What you should do: Please list every company, robot, and AI product that is named in the article below on 1X's humanoid robot.

Excerpt to read:
· · · · · · ·

Humanoid robot company 1X, supported by OpenAI, focuses on chaining tasks with its robot named Eve. The robot, which can perform sequential tasks, is approaching full autonomy.
Just like the artificial intelligence developments experienced after the release of ChatGPT in November 2022, it is seen that a similar development is taking place on the humanoid robots side. The first ChatGPT or similar ones before it only worked in the form of question-answer. However, today we can now give them a task and make them fulfil the requirements of that task. The humanoid robot company 1X, supported by ChatGPT developer OpenAI, is trying to add exactly this to its robot Eve.
1X wants to provide physical labour through safe, intelligent androids, and the steps it takes serve this purpose. The new video released by the company shows the humanoid robot Eve's ability to complete autonomous tasks one after the other. However, the company also points out that this is just the beginning of the journey.
The company had previously developed an autonomous model that could combine many tasks into a single target conditional neural network. However, when multi-task models are small (<100M parameters), adding data to correct the behaviour of one task often negatively affected the behaviour of other tasks. The first solution is to increase the number of parameters, but this takes longer to train and delays which indicators need to be collected to improve robot behaviour.
So, how can we quickly iterate on the data while creating a general robot that can perform many tasks with a single neural network? 1X's answer to this is quite clever. The company says it separates the ability to quickly improve task performance from the process of combining multiple capabilities into a single neural network. To achieve this, the company created a voice-controlled natural language interface to chain short-term capabilities to longer ones in multiple small models.
At this point, I recommend you watch the new video below, which shows long-term behaviours being performed thanks to humans guiding the skill chaining.
While humans can easily do long-term tasks, it is very difficult to chain multiple autonomous robot skills into a sequence because each subsequent skill requires a generalisation on the results of the previous skill. This is compounded with each successive skill, meaning that the third skill has to address variability in the results of the second skill, and so on.

· · · · · · ·

Dataset:

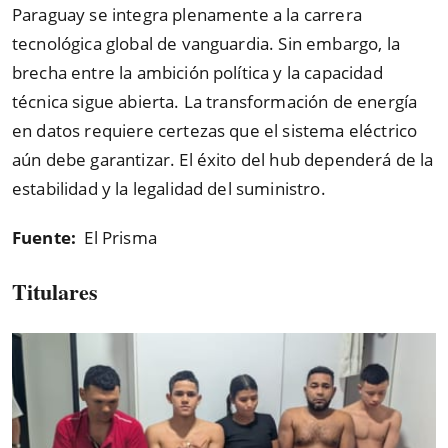
Paraguay se integra plenamente a la carrera
tecnológica global de vanguardia. Sin embargo, la
brecha entre la ambición política y la capacidad
técnica sigue abierta. La transformación de energía
en datos requiere certezas que el sistema eléctrico
aún debe garantizar. El éxito del hub dependerá de la
estabilidad y la legalidad del suministro.
Fuente:
El Prisma
Titulares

· · · · · · ·

Solution to the problem: 1X, Eve, OpenAI, ChatGPT